Murphy noted he wouldn't reveal more specific details about NSA surveillance techniques including the PSP program, which expired in 2007, because it remains classified in order "to protect sensitive intelligence sources and methods."

Even making a decision to deny the allegations of blanket surveillance was a decision "not taken lightly" within the NSA, Murphy said. Usually, he said, the NSA would neither "confirm nor deny" such allegations regarding intelligence gathering.

"Indeed, the very existence of the PSP was a closely guarded state secret for over four years, until a wave of unauthorized public disclosures about the (terrorist surveillance program) were reported by the media in December 2005," he wrote.

Murphy in his declaration also said it was untrue that the NSA had stored the contents of communications, or metadata, obtained as part of any blanket surveillance.

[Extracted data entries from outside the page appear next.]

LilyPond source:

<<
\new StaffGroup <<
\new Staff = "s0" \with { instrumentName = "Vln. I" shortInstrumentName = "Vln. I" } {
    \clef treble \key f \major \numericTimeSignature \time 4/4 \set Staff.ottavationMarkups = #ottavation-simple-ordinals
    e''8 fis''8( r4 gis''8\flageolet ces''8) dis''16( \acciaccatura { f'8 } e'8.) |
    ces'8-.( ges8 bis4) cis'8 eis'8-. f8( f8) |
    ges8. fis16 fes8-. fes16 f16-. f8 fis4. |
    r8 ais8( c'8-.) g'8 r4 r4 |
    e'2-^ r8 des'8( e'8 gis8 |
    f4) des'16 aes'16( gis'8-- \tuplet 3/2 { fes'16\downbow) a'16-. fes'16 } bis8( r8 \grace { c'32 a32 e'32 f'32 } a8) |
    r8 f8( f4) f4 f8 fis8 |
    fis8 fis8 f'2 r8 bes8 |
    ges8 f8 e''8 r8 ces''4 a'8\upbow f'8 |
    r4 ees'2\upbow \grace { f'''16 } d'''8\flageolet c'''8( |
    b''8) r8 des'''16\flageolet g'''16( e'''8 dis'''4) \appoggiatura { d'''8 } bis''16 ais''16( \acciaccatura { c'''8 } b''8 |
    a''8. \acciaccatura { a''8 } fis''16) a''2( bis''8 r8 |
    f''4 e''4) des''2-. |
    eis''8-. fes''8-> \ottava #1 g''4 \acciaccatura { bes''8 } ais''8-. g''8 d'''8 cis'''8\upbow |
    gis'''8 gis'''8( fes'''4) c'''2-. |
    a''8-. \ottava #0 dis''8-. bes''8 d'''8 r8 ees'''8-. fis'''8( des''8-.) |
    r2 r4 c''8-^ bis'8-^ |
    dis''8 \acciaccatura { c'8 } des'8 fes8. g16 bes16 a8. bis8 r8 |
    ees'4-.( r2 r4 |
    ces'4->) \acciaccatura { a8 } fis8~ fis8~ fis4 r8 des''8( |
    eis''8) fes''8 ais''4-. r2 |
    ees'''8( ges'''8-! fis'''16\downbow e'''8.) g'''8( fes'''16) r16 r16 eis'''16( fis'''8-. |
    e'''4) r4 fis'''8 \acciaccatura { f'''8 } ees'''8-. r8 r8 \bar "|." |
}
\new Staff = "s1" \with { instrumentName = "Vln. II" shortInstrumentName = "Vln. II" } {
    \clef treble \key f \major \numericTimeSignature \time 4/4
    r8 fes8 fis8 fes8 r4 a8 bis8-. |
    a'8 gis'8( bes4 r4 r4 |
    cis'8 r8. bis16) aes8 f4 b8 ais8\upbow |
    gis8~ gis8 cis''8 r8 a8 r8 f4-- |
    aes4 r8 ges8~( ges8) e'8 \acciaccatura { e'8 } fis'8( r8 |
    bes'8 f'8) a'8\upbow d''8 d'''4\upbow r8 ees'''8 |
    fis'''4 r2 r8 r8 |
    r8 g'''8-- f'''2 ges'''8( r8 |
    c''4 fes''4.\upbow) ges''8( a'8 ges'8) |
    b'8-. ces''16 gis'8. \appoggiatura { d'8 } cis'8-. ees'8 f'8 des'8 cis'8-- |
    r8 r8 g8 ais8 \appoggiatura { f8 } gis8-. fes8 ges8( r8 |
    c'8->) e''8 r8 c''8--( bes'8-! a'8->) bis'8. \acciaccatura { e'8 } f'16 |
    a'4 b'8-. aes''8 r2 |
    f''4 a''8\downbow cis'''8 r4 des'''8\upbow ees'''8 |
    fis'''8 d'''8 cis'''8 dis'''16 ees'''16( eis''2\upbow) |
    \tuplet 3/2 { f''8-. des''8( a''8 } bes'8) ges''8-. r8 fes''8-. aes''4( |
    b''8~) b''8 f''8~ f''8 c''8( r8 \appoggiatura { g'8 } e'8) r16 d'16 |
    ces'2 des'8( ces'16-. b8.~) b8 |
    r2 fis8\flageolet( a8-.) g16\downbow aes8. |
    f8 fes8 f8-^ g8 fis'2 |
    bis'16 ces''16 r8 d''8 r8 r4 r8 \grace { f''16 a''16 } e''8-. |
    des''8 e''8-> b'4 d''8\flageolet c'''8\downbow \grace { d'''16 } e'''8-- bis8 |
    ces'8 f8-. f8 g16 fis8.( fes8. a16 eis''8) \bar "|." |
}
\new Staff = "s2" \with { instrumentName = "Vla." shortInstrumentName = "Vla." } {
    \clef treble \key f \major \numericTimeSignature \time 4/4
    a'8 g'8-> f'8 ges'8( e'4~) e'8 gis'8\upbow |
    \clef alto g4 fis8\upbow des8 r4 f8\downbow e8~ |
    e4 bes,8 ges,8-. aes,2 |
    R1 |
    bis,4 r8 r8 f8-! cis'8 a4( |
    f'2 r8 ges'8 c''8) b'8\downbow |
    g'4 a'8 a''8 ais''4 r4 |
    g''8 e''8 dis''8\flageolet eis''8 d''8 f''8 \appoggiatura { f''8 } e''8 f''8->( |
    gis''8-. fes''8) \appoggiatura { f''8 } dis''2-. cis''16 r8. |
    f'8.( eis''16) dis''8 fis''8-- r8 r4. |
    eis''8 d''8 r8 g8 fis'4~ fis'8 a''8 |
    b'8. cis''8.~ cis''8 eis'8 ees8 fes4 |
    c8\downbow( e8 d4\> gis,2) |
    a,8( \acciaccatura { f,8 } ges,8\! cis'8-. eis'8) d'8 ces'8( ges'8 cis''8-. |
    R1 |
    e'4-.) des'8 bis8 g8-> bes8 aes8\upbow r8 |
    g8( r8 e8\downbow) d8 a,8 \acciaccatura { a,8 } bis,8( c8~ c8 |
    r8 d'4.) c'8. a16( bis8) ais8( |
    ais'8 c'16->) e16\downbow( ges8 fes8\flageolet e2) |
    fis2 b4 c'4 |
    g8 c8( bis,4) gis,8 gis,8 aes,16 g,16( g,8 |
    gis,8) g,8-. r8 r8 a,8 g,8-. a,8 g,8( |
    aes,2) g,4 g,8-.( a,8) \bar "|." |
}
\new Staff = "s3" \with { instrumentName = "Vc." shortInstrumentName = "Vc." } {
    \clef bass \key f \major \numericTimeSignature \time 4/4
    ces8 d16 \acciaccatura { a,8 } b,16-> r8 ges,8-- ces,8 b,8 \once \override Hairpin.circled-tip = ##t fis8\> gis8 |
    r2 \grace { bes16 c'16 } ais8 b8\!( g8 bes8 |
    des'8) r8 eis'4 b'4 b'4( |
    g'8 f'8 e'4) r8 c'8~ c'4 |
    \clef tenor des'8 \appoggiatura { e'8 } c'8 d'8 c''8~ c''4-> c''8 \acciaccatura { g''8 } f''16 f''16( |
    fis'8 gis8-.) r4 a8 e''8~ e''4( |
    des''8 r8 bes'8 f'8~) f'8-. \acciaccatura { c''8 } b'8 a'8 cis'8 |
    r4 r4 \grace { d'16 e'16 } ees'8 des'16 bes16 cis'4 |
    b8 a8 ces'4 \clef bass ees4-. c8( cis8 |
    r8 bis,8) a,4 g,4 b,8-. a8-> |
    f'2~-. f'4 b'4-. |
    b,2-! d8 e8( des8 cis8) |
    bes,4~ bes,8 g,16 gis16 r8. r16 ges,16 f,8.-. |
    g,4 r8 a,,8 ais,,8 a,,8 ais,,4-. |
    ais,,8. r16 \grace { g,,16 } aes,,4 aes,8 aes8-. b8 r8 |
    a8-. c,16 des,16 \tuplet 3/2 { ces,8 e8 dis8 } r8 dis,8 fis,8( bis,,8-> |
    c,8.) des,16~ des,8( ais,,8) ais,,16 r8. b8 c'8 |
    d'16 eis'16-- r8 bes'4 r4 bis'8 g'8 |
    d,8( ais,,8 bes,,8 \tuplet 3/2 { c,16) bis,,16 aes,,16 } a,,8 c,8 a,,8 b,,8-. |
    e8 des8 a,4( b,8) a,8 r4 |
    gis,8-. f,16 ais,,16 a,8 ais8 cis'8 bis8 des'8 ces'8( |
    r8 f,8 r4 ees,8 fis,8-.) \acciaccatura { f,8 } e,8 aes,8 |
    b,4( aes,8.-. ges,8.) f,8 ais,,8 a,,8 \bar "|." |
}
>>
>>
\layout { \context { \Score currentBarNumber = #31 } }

Hayden added that it was untrue that there was both blanket surveillance of email, text messages, and metadata of phone calls during the Olympics, and he denied that he was the one who "personally" caused the NSA to engage in such a practice.

"All of these allegations are false," Hayden said.

The plaintiffs are represented by former Salt Lake City Mayor Rocky Anderson. Anderson in 2015 told The Salt Lake Tribune that the Olympics surveillance "was the most immense, clearly illegal and unconstitutional, indiscriminate wholesale surveillance of the content of communications of people in this country by our government in our nation's history."

Anderson could not immediately be reached for comment Saturday.

The Wall Street Journal, citing unnamed sources, was the first to report in 2013 that the NSA and FBI "monitored the content of all email and text communications in the Salt Lake City area," around the 2002 Games.